Ebeveynlerimin bu konuda katkısı çok büyük. Aslında özel olarak teşvik ettikleri için değil, sadece müdahale etmedikleri ve bu sevgiyi yaşamama izin verdikleri için. Bunu yapmaları yetti de arttı bile... 3-4 yaşlarındayken, annemle yeşil alanlarda yürüyüşe çıktığımızda mutlaka bir kırkayak bulup “tırtıl” diye yürüyüş boyunca elimde gezdirirdim. Yürüyüşün bir noktasında elimden düşürdüğümü fark eder, “Tırtılım nerde?” diye ağlardım. O zaman annemle yeni bir kırkayak bulur ve yolumuza devam ederdik. Komik bir anı ama 34 yaşımda hala unutamıyorum, eğer o günlerde annem bana kırkayakların pis olduğunu, elime almamam gerektiğini, bana zarar vereceğini söyleseydi, kızsaydı, yenisini bulmam için bana vakit vermeseydi bugün bir böceksever olamayabilirdim.

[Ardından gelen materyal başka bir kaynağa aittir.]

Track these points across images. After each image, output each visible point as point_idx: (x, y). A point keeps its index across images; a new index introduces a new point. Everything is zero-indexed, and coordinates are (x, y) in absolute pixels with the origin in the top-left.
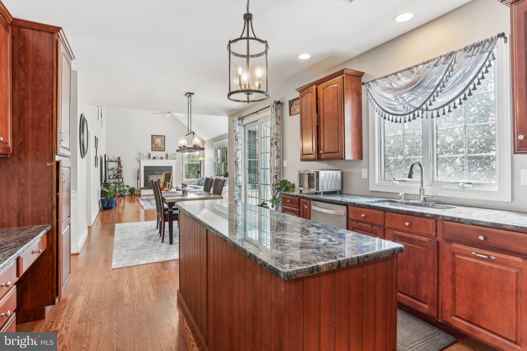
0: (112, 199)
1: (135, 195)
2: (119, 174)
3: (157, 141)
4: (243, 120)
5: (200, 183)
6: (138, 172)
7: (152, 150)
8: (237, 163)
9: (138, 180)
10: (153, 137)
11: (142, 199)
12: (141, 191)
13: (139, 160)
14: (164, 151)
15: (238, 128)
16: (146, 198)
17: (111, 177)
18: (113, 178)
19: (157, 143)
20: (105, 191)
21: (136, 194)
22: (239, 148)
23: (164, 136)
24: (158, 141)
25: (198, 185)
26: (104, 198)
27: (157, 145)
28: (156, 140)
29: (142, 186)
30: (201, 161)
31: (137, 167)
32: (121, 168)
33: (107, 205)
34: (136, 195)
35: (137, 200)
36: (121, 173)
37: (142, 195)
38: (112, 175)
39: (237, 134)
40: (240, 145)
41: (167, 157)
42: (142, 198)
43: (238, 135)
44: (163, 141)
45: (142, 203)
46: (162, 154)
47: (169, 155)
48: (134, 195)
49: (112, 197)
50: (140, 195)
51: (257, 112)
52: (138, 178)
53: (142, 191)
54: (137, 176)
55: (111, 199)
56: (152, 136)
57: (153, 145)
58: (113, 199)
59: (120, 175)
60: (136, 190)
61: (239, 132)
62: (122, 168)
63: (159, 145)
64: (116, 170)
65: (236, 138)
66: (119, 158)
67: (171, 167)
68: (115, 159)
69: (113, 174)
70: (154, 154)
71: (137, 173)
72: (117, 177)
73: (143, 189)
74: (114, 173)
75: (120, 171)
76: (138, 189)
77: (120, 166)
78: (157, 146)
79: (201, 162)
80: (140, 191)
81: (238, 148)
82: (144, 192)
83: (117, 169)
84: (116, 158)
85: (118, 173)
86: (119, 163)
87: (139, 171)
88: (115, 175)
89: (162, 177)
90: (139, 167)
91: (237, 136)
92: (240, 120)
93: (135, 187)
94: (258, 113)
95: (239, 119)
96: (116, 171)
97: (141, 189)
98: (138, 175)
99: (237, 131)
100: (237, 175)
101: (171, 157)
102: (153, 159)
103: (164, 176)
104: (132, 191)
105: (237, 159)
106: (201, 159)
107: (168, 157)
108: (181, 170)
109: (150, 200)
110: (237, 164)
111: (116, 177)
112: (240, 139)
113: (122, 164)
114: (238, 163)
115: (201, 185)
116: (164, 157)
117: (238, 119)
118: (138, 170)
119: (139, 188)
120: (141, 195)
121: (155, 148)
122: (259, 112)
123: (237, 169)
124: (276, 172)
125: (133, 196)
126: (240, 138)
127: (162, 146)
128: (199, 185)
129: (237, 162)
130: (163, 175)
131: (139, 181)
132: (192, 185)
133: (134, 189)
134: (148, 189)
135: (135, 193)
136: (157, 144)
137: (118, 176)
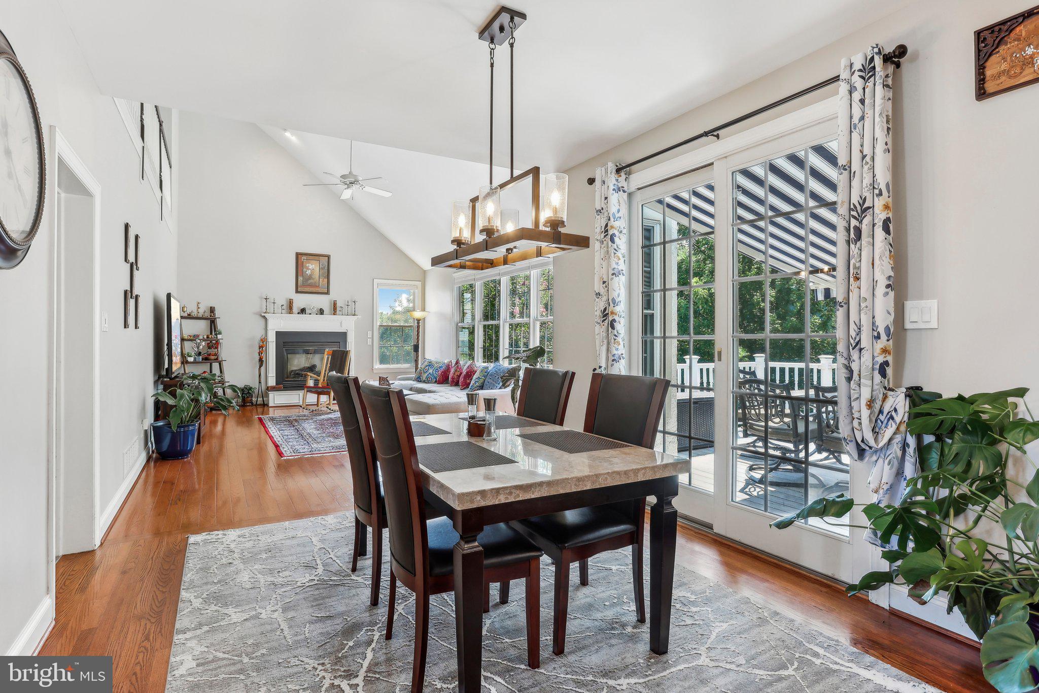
0: (188, 426)
1: (252, 404)
2: (213, 350)
3: (310, 267)
4: (629, 173)
5: (424, 377)
6: (261, 347)
7: (297, 292)
8: (611, 319)
9: (260, 366)
10: (300, 258)
11: (272, 419)
12: (267, 396)
13: (263, 315)
14: (328, 293)
15: (614, 198)
16: (283, 415)
17: (191, 359)
18: (195, 362)
19: (309, 272)
20: (165, 402)
21: (254, 403)
22: (620, 268)
23: (328, 257)
24: (312, 268)
25: (418, 381)
26: (160, 424)
27: (310, 277)
28: (308, 265)
29: (272, 382)
30: (418, 321)
31: (259, 334)
32: (216, 334)
33: (169, 446)
34: (256, 405)
35: (260, 420)
36: (217, 348)
37: (270, 405)
38: (193, 354)
39: (612, 219)
40: (621, 257)
41: (334, 309)
42: (272, 413)
43: (616, 224)
44: (323, 269)
45: (273, 430)
46: (322, 301)
47: (338, 305)
48: (248, 406)
49: (188, 422)
50: (265, 405)
51: (714, 133)
52: (261, 360)
53: (271, 395)
54: (257, 358)
55: (184, 427)
56: (298, 255)
57: (300, 279)
58: (190, 425)
59: (216, 355)
60: (256, 391)
61: (619, 211)
62: (219, 337)
63: (313, 279)
64: (204, 340)
65: (610, 232)
66: (212, 310)
67: (344, 335)
68: (201, 311)
69: (196, 349)
70: (301, 300)
71: (260, 349)
72: (206, 359)
73: (273, 389)
74: (198, 348)
75: (213, 344)
76: (260, 391)
77: (215, 331)
78: (310, 281)
79: (418, 323)
80: (265, 395)
81: (616, 267)
82: (277, 399)
83: (205, 337)
84: (203, 310)
85: (209, 348)
86: (213, 322)
87: (265, 343)
88: (200, 354)
89: (322, 359)
90: (263, 333)
91: (612, 227)
92: (623, 174)
93: (254, 384)
94: (718, 136)
95: (618, 171)
96: (203, 343)
97: (269, 389)
98: (260, 353)
99: (613, 209)
100: (611, 358)
101: (345, 310)
102: (298, 313)
103: (328, 358)
104: (246, 394)
105: (612, 305)
106: (418, 314)
107: (338, 309)
108: (369, 343)
109: (296, 421)
110: (614, 320)
111: (203, 359)
112: (621, 236)
113: (220, 324)
114: (616, 318)
115: (424, 382)
116: (327, 308)
117: (614, 169)
118: (262, 340)
119: (264, 387)
120: (268, 405)
121: (303, 285)
122: (721, 132)
123: (612, 337)
124: (885, 351)
125: (249, 408)
126: (621, 232)
127: (323, 281)
128: (421, 382)
129: (612, 313)
130: (326, 353)
131: (263, 369)
132: (400, 379)
133: (251, 388)
134: (286, 388)
135: (254, 399)
136: (310, 275)
137: (209, 355)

Biraz daha büyüdükten sonra, babamla dışarı çıktığımızda bazen çayırlardan bir çekirge alıp eve dönerdik, bir iki gün kavanozda besleyip aldığımız yere bırakırdık. Bunu küçük yaşta deneyimlemiş olmam benim için çok kıymetliydi, bu böcek sevgimi canlı tutan tecrübelerimden biriydi ki daha sonra laboratuvar ortamında büyüttüğüm böcekler de oldu. Belki de bunu daha kolay yapmamı sağladı. Üniversite yıllarımda ise peyzaj mimarlığı eğitimi alırken özellikle bitki korumaya odaklanan “Entomoloji ve Fitopatoloji” dersi aldım. Böcekleri içeren ilk eğitimimdi ve en ilgiyle takip ettiğim derslerden biriydi. Bir gün dersi veren Doç. Dr. Hamit Ayberk hocamla sohbet etmeye gittim, böcekleri ne kadar sevdiğimi, özel bir ilgim olduğunu ve dersten çok keyif aldığımı söyledim. Hocam sağ olsun çok ilgilendi, kendi doktora çalışmasında neler yaptığını açıkladı ve beni mezun olduktan sonra Orman Mühendisliği Bölümü’ne bağlı Orman Entomolojisi ve Koruma Anabilim Dalı’nda yüksek lisans eğitimi almaya teşvik etti. Bu benim için bir çocukluk hayalimi gerçekleştirme şansıydı ve mezun olur olmaz başvurumu yaptım. Hayatımın dönüm noktalarından biri oldu diyebilirim.